» **ABOUT THIS EXERCISE**
Line by line, repeat the material below without any deviation.

» **COLLECTED MATERIAL**
= Beginning of Section =
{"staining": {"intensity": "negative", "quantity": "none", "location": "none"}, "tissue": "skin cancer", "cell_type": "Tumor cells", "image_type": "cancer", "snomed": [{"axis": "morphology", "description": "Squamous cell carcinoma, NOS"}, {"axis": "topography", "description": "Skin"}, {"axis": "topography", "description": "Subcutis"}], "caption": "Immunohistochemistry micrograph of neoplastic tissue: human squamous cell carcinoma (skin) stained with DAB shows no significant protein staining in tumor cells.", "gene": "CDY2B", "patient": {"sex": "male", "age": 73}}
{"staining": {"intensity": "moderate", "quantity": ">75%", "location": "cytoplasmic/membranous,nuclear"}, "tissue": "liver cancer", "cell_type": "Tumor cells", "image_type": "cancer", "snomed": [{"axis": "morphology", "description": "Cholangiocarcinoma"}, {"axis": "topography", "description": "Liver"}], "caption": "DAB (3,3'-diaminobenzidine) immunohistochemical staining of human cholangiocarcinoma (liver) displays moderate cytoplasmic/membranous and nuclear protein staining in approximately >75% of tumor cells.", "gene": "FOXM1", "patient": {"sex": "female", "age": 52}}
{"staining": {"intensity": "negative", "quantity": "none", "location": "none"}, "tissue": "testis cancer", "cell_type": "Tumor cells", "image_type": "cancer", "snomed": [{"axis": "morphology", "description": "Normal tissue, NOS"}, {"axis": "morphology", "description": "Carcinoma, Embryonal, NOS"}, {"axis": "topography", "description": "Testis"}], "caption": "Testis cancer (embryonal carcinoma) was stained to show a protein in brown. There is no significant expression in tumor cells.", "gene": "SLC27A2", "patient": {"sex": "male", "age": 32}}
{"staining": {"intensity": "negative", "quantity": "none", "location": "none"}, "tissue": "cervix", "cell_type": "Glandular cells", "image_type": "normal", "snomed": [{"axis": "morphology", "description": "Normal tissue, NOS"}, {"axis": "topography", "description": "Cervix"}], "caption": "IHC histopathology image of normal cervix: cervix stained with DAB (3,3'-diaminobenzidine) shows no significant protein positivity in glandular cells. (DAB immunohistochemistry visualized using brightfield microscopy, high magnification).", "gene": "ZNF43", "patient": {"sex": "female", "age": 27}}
= End of Section =
» **SOLUTION TO THIS PROBLEM**
{"staining": {"intensity": "negative", "quantity": "none", "location": "none"}, "tissue": "skin cancer", "cell_type": "Tumor cells", "image_type": "cancer", "snomed": [{"axis": "morphology", "description": "Squamous cell carcinoma, NOS"}, {"axis": "topography", "description": "Skin"}, {"axis": "topography", "description": "Subcutis"}], "caption": "Immunohistochemistry micrograph of neoplastic tissue: human squamous cell carcinoma (skin) stained with DAB shows no significant protein staining in tumor cells.", "gene": "CDY2B", "patient": {"sex": "male", "age": 73}}
{"staining": {"intensity": "moderate", "quantity": ">75%", "location": "cytoplasmic/membranous,nuclear"}, "tissue": "liver cancer", "cell_type": "Tumor cells", "image_type": "cancer", "snomed": [{"axis": "morphology", "description": "Cholangiocarcinoma"}, {"axis": "topography", "description": "Liver"}], "caption": "DAB (3,3'-diaminobenzidine) immunohistochemical staining of human cholangiocarcinoma (liver) displays moderate cytoplasmic/membranous and nuclear protein staining in approximately >75% of tumor cells.", "gene": "FOXM1", "patient": {"sex": "female", "age": 52}}
{"staining": {"intensity": "negative", "quantity": "none", "location": "none"}, "tissue": "testis cancer", "cell_type": "Tumor cells", "image_type": "cancer", "snomed": [{"axis": "morphology", "description": "Normal tissue, NOS"}, {"axis": "morphology", "description": "Carcinoma, Embryonal, NOS"}, {"axis": "topography", "description": "Testis"}], "caption": "Testis cancer (embryonal carcinoma) was stained to show a protein in brown. There is no significant expression in tumor cells.", "gene": "SLC27A2", "patient": {"sex": "male", "age": 32}}
{"staining": {"intensity": "negative", "quantity": "none", "location": "none"}, "tissue": "cervix", "cell_type": "Glandular cells", "image_type": "normal", "snomed": [{"axis": "morphology", "description": "Normal tissue, NOS"}, {"axis": "topography", "description": "Cervix"}], "caption": "IHC histopathology image of normal cervix: cervix stained with DAB (3,3'-diaminobenzidine) shows no significant protein positivity in glandular cells. (DAB immunohistochemistry visualized using brightfield microscopy, high magnification).", "gene": "ZNF43", "patient": {"sex": "female", "age": 27}}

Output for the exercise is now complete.